Installé dès lors à Viroflay (Seine-et-Oise), Victor Joannès dirigea pendant des années l’École centrale avec compétence et autorité, toujours soucieux d’orthodoxie (voir sur ce point les témoignages de Jean-Toussaint et Dominique Desanti, Roger Pannequin, Philippe Robrieux, ouvrages cités dans les sources). Il travailla au secrétariat de Maurice Thorez dont il fut le proche collaborateur et même le secrétaire particulier pendant un mois en 1955. Philippe Robrieux affirme qu’il fut un des principaux rédacteurs des pages réécrites et des passages ajoutés à la 3e édition de Fils du peuple, parue en 1960. Cependant, avec l’aggravation de la maladie de Thorez et le rôle de plus en plus actif de Jeannette Vermeersch*, Joannès préféra se consacrer à nouveau à l’École centrale du Parti communiste. Enfin, il dirigea jusqu’à sa mort l’Institut Maurice-Thorez. Membre du comité de rédaction des Cahiers du communisme, il se consacra essentiellement aux problèmes de la formation idéologique et aux publications historiques du PCF. Il était secrétaire de la commission d’histoire auprès du Comité central et collabora, en tant que tel, à la rédaction du Manuel d’Histoire du Parti communiste français paru en 1964.

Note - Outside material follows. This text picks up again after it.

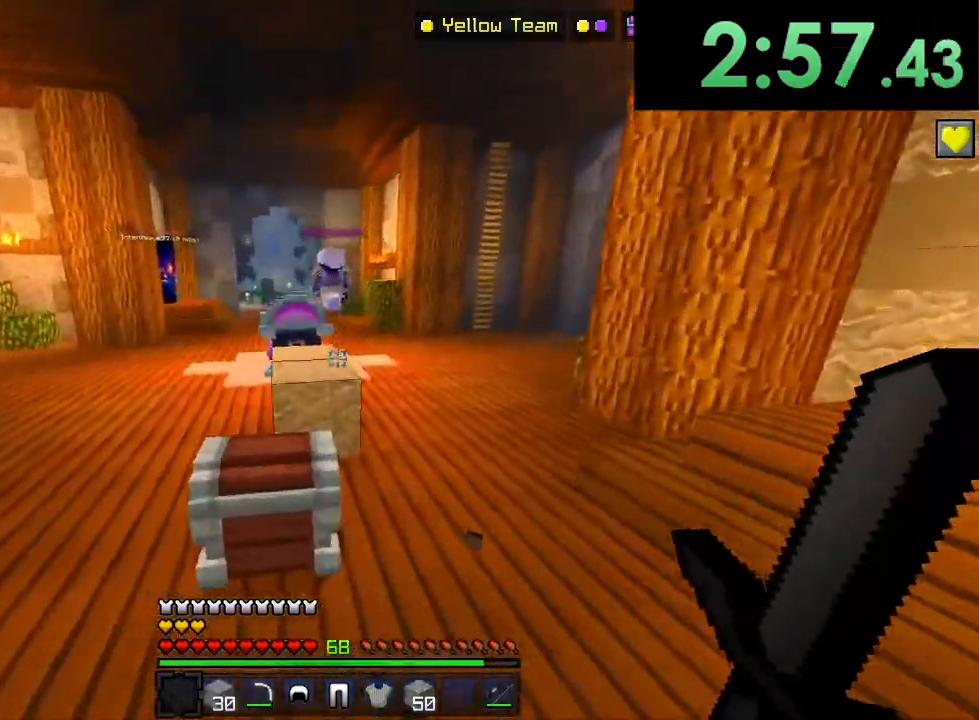
{"dt_ms": 500, "buttons": ["TRIANGLE", "R2"], "left_stick": "up", "right_stick": "up-right", "button_events": [[250, "R2", "up"], [433, "R2", "down"], [433, "TRIANGLE", "down"]]}
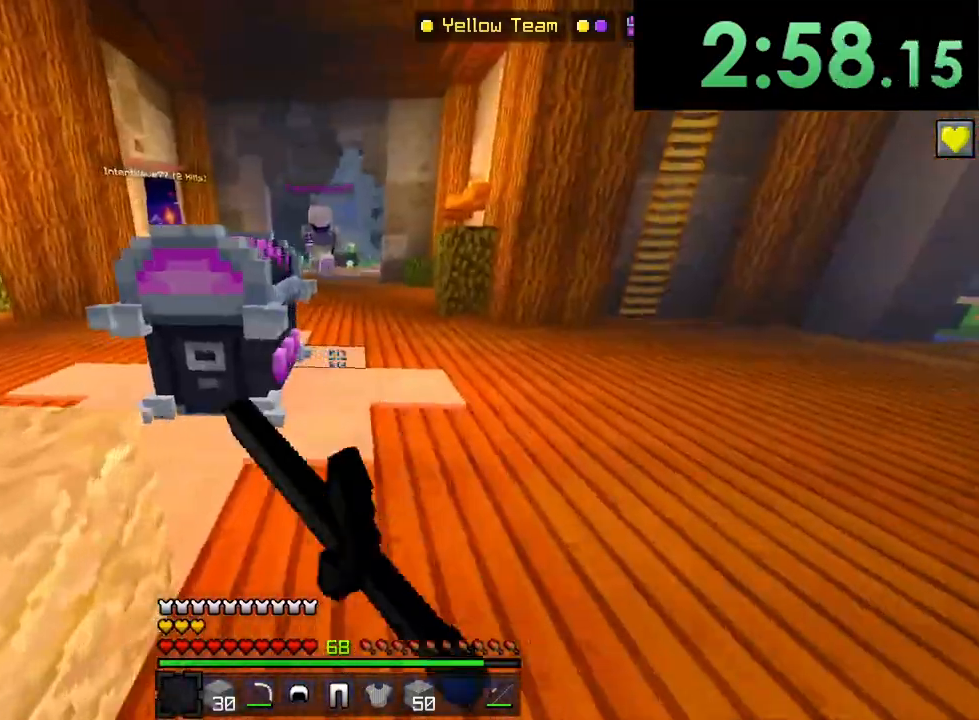
{"dt_ms": 500, "buttons": ["TRIANGLE", "R2"], "left_stick": "up", "right_stick": "up", "button_events": [[17, "TRIANGLE", "up"], [183, "TRIANGLE", "down"], [300, "TRIANGLE", "up"], [417, "TRIANGLE", "down"]]}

Malade depuis 1956, il mourut brusquement le 6 janvier 1972 alors qu’il avait fait, deux jours plus tôt, dans le cadre de l’Institut Maurice-Thorez, une conférence sur « Les Sources de la Collaboration et de la Résistance ». Il était marié à Gisèle Nusbaum, secrétaire dactylographe, militante communiste, et père de trois enfants.
Par Antoine Olivesi
ŒUVRE : Collaboration à plusieurs ouvrages publiés aux Éditions sociales : L’Histoire du Parti communiste français ; Maurice Thorez, l’homme et le militant, avec Georges Cogniot* ; De la guerre à la Libération. La France de 1939 à 1945 ; La Fondation du Parti communiste français et la pénétration des idées léninistes en France ; nombreux articles dans l’Humanité, Rouge-Midi, La Marseillaise, L’Avant-Garde, La Nouvelle revue internationale, France-Nouvelle, La Pensée, La Nouvelle Critique, Les Cahiers du Communisme, notamment « Trente ans de lutte du Parti communiste pour l’Unité », septembre 1966.
SOURCES : Fonds Victor Joannès, Arch. Dép. de Seine-Saint-Denis (278 J), inventaire en ligne. — Arch. RGASPI, Moscou, 495 270 299 (consulté par Claude Pennetier et reporté par Michèle Velay). — Arch. Dép. Bouches-du-Rhône, III M/53 (élections cantonales de 1937) ; M 6/10809, rapports des 30 mars et 26-27 juin 1936 ; M 6/10 933, rapport du 2 octobre 1939 (préfet) ; M 6/11249 ; M 6/11 379, rapport du 9 décembre 1937. — Rouge-Midi, 14 août 1936, 12 janvier, 24 août et 15 octobre 1937, 17 et 28 janvier, 8 mars 1938, 1er juillet 1939, 27 septembre 1944 (avec photo) ; 3 et 4 octobre, 3 novembre 1944. — La Marseillaise, 7 janvier 1972 (nécrologie et photo). — M. Agulhon et F. Barrat, CRS à Marseille..., op. cit., p. 41. — Dominique Desanti, Les Staliniens, op. cit., p. 362. — Roger Pannequin, Adieu, camarades, Paris, Sagittaire, 1977. — J. Duclos, Mémoires, t. III (première partie), pp. 127 et 154. — La Fondation du PCF..., op. cit., p. 34 à 53. — Cahiers de l’Institut Maurice-Thorez, n° 20, article cité, pp. 51 et 62. — Ph. Robrieux, Thorez..., op. cit., pp. 312, 438, 439, 652, et Histoire intérieure du Parti communiste, t. 2, pp. 154, 214, 215, 267, 290 ; t. 4 (biographie), pp. 333 et 334. — Jacques Varin, Jeunes comme JC, op. cit., pp. 210, 255, 262. — Pierre Daix, J’ai cru au matin, op. cit., pp. 227, 232 et 233. — André Guérin, La Résistance, op. cit, t. 1, p. 168 et t. 2, p. 331. — Adrien Mouton, Notes d’un vétéran, op. cit., p. 80. — Renseignements fournis par Victor Joannès en réponse à un questionnaire envoyé par A. Olivesi, en 1966.